(Source records)
____________
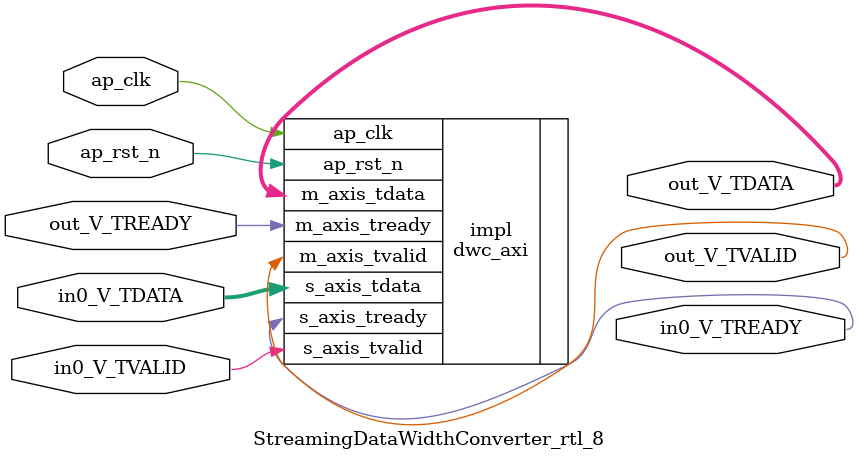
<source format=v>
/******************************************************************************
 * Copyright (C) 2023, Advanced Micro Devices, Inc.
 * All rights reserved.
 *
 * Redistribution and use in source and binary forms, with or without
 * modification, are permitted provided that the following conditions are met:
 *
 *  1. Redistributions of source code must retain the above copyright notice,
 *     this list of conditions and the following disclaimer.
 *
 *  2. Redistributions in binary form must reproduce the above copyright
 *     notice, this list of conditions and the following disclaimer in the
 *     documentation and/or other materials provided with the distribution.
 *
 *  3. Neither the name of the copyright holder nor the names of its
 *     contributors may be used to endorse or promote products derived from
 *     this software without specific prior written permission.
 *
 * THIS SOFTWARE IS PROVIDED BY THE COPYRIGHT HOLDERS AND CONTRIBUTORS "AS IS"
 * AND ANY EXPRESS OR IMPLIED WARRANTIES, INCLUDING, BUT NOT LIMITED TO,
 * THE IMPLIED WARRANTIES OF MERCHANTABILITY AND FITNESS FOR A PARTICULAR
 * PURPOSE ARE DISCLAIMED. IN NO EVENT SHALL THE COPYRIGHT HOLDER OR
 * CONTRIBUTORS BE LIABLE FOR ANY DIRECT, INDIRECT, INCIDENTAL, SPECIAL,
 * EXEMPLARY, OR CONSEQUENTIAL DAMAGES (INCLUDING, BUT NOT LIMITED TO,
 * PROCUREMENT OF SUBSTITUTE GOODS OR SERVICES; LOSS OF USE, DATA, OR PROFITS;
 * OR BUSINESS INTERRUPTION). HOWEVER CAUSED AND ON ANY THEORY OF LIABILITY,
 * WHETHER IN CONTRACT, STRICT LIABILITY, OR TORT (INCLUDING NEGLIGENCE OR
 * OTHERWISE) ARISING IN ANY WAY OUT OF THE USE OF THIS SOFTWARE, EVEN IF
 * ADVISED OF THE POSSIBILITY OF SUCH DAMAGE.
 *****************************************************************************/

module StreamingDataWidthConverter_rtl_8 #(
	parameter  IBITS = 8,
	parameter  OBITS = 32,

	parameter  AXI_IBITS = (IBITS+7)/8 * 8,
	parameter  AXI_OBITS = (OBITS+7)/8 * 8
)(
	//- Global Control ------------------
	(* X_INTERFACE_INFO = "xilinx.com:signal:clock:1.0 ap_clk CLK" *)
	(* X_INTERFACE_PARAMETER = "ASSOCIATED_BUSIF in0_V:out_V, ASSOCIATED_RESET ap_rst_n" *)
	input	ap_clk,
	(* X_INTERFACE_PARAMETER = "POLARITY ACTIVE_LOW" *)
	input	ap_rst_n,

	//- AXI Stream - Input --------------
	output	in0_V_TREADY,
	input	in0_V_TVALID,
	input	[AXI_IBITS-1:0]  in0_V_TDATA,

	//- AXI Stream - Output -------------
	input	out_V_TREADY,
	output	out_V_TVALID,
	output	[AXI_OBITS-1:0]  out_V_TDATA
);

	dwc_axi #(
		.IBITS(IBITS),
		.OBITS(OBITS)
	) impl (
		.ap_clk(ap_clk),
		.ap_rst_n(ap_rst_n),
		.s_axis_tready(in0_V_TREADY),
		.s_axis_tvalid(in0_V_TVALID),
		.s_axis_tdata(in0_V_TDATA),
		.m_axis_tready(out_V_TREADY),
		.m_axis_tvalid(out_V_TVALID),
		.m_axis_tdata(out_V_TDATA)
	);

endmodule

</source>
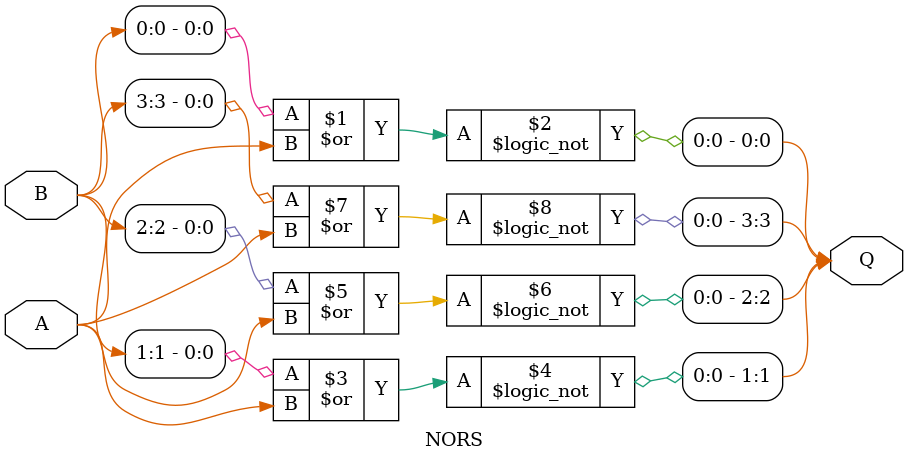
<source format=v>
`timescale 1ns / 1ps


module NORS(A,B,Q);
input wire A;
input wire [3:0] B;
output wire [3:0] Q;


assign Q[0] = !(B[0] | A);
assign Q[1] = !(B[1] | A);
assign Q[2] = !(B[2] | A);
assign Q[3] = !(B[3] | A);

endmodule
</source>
____________
# ASSIGNMENT
Write out every line of the data that holds the word "following".

# ANSWER TO THIS PROBLEM
 * modification, are permitted provided that the following conditions are met:
 *     this list of conditions and the following disclaimer.
 *     notice, this list of conditions and the following disclaimer in the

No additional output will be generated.